Description of Organization:

Honpa Hongwanji Hawai`i Betsuin is the oldest and largest Buddhist temple in Hawaii. The mission of Honpa Hongwanji Hawai`i is to enrich people with a life of gratitude, harmony, and peace. Hawaii Betsuin shares Buddhist teachings by:

• Offering Amida Buddha’s Teachings of wisdom and compassion through religious services, classes, and programs
• Creating a safe, welcoming, and aesthetically supportive environment to nurture religious development
• Caring for people by tending to their spiritual, physical, and emotional needs
• Providing education guided by Buddhist values
• Creating programs and Services:
Dharma Light Project – Adult education classes and programs on general and Shin Buddhism for those new to Buddhist concepts and those who wish to renew their studies of Buddha’s teachings.

Grant(s) Awarded

In 2024, a Women in Buddhism grant in the amount of $10,000 was awarded to support the spread and cultivate future Buddhist women leaders by doing extensive biographical research leading to publications,and acknowledgement of their roles. This will be accomplished through ceremonies, programs, and curriculum development to be taught in temples and affiliated schools. The program involves celebrating the life of Mary Mikahala, the primary advisor to the last reigning monarch. The program involves annual temple and school events, including visiting her gravesite on her birthday. In partnership with the University of Hawai`i there is a plan to build comprehensive biographical profiles of Buddhist women leaders with the additional intent of recognizing other historical Buddhist women leaders through renovation and renaming of various spaces with plaques and other insignia on walls and adjacent locations.

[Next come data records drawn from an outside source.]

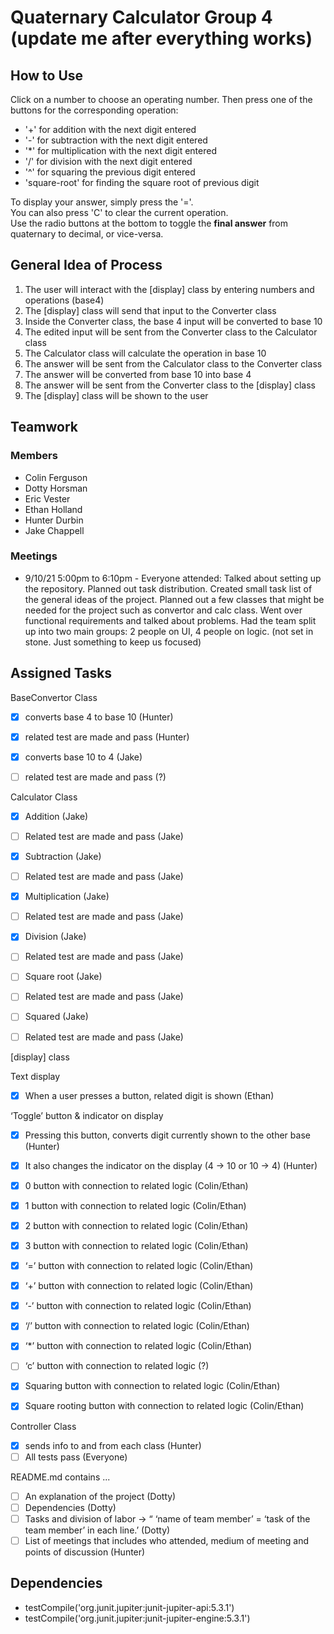 <h1>Quaternary Calculator Group 4 (update me after everything works)</h1>

<h2>How to Use</h2>
<p1>
    Click on a number to choose an operating number. 
    Then press one of the buttons for the corresponding operation: 
</p1>
<ul>
    <li>'+' for addition with the next digit entered</li>
    <li>'-' for subtraction with the next digit entered</li>
    <li>'*' for multiplication  with the next digit entered</li>
    <li>'/' for division with the next digit entered</li>
    <li>'^' for squaring the previous digit entered</li>
    <li>'square-root' for finding the square root of previous digit</li>
</ul>

<p>
    To display your answer, simply press the '='.<br> 
    You can also press 'C' to clear the current operation.<br>
    Use the radio buttons at the bottom to toggle the <strong>final answer</strong> from 
    quaternary to decimal, or vice-versa.
</p>

<h2>General Idea of Process</h2>
<ol type = 1>
    <li>The user will interact with the [display] class by entering numbers and operations (base4)</li>
    <li>The [display] class will send that input to the Converter class</li>
    <li>Inside the Converter class, the base 4 input will be converted to base 10</li>
    <li>The edited input will be sent from the Converter class to the Calculator class</li>
    <li>The Calculator class will calculate the operation in base 10</li>
    <li>The answer will be sent from the Calculator class to the Converter class</li>
    <li>The answer will be converted from base 10 into base 4</li>
    <li>The answer will be sent from the Converter class to the [display] class</li>
    <li>The [display] class will be shown to the user</li>
</ol>

<h2>Teamwork</h2>
<h3>Members</h3>
<ul>
    <li>Colin Ferguson</li>
    <li>Dotty Horsman</li>
    <li>Eric Vester</li>
    <li>Ethan Holland</li>
    <li>Hunter Durbin</li>
    <li>Jake Chappell</li>  
</ul>

<h3>Meetings</h3>
<ul>
    <li>9/10/21 5:00pm to 6:10pm - Everyone attended: 
        Talked about setting up the repository. 
        Planned out task distribution. 
        Created small task list of the general ideas of the project. 
        Planned out a few classes that might be needed for the project such as convertor and calc class. 
        Went over functional requirements and talked about problems.
        Had the team split up into two main groups: 2 people on UI, 4 people on logic. (not set in stone. Just something to keep us focused)</li>
</ul>

<h2>Assigned Tasks</h2>

BaseConvertor Class 
- [X] converts base 4 to base 10 (Hunter)
- [X] related test are made and pass (Hunter)
- [X] converts base 10 to 4 (Jake)
- [ ] related test are made and pass (?)




Calculator Class
- [X] Addition (Jake)
- [ ] Related test are made and pass (Jake)
- [X] Subtraction (Jake)
- [ ] Related test are made and pass (Jake)
- [X] Multiplication (Jake)
- [ ] Related test are made and pass (Jake)
- [X] Division (Jake)
- [ ] Related test are made and pass (Jake)
- [ ] Square root (Jake)
- [ ] Related test are made and pass (Jake)
- [ ] Squared (Jake)
- [ ] Related test are made and pass (Jake)


[display] class


Text display

- [X] When a user presses a button, related digit is shown (Ethan)

‘Toggle’ button & indicator on display 
- [X] Pressing this button, converts digit currently shown to the other base (Hunter)
- [X] It also changes the indicator on the display (4 → 10 or 10 → 4) (Hunter)


- [X] 0 button with connection to related logic (Colin/Ethan)
- [X] 1 button with connection to related logic (Colin/Ethan)
- [X] 2 button with connection to related logic (Colin/Ethan)
- [X] 3 button with connection to related logic (Colin/Ethan)
- [X] ‘=’ button with connection to related logic (Colin/Ethan)
- [X] ‘+’ button with connection to related logic (Colin/Ethan)
- [X] ‘-’ button with connection to related logic (Colin/Ethan)
- [X] ‘/’ button with connection to related logic (Colin/Ethan)
- [X] ‘*’ button with connection to related logic (Colin/Ethan)
- [ ] ‘c’ button  with connection to related logic (?)
- [X] Squaring button with connection to related logic (Colin/Ethan)
- [X] Square rooting button with connection to related logic (Colin/Ethan)

Controller Class
- [X] sends info to and from each class (Hunter)
- [ ] All tests pass (Everyone)

README.md contains ...
- [ ] An explanation of the project (Dotty)
- [ ] Dependencies (Dotty)
- [ ] Tasks and division of labor → “ ‘name of team member’ = ‘task of the team member’ in each line.’ (Dotty)
- [ ] List of meetings that includes who attended, medium of meeting and points of discussion (Hunter)

<h2>Dependencies</h2>
<ul>
    <li>testCompile('org.junit.jupiter:junit-jupiter-api:5.3.1')</li>
    <li>testCompile('org.junit.jupiter:junit-jupiter-engine:5.3.1')</li>
</ul>



















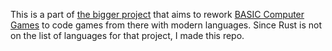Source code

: This is a part of [the bigger project](https://github.com/coding-horror/basic-computer-games) that aims to rework [BASIC Computer Games](https://en.wikipedia.org/wiki/BASIC_Computer_Games) to code games from there with modern languages.
Since Rust is not on the list of languages for that project, I made this repo.
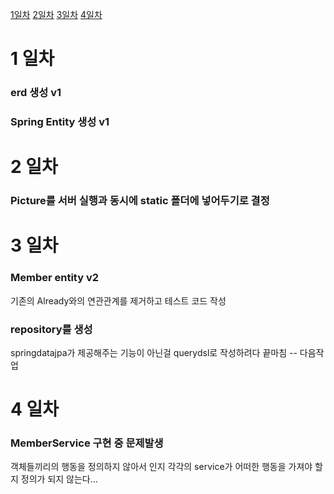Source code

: [1일차](#1-일차)
[2일차](#2-일차)
[3일차](#3-일차)
[4일차](#4-일차)
# 1 일차
### erd 생성 v1
### Spring Entity 생성 v1

# 2 일차
### Picture를 서버 실행과 동시에 static 폴더에 넣어두기로 결정 

# 3 일차
### Member entity v2 
기존의 Already와의 연관관계를 제거하고 테스트 코드 작성
### repository를 생성
springdatajpa가 제공해주는 기능이 아닌걸 querydsl로 작성하려다 끝마침 -- 다음작업

# 4 일차
### MemberService 구현 중 문제발생 
객체들끼리의 행동을 정의하지 않아서 인지 각각의 service가 어떠한 행동을 가져야 할지 정의가 되지 않는다...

In 2022, a grant in the amount of $10,000 was awarded to support a Strategic Planning Event to address the financial issues facing the Betsuin. Financial issues have arisen as a result of decreasing membership. When Betsuin was officially dedicated in 1918 it had a congregation of 10,000, composed almost exclusively of Japanese immigrants. In a little over a century that number has dwindled to around 600. In the last 15 years statewide Honpa Hongwanji of Hawaii membership has declined over 40% and is on a trajectory to disappear in 14 years, or by 2036. Because of the median age of their members, shrinkage is now occurring at an exponential rate. The Japanese American population in Hawaii, once the State’s largest ethnic group, is quickly disappearing as elders pass, offspring intermarry and grow detached from the temple, and move away from the islands. Board Members were solicited for their input on the Strategic Planning Event planning process and structure and decided to involve a contingent of younger, millennial affiliates to participate in pre-plnning events. Cristina Moon, Priest with Chojen-Ji Temple, has agreed to conduct the facilitation, report development, and implementation plan. A variety of tentative areas and associated plans will be discussed.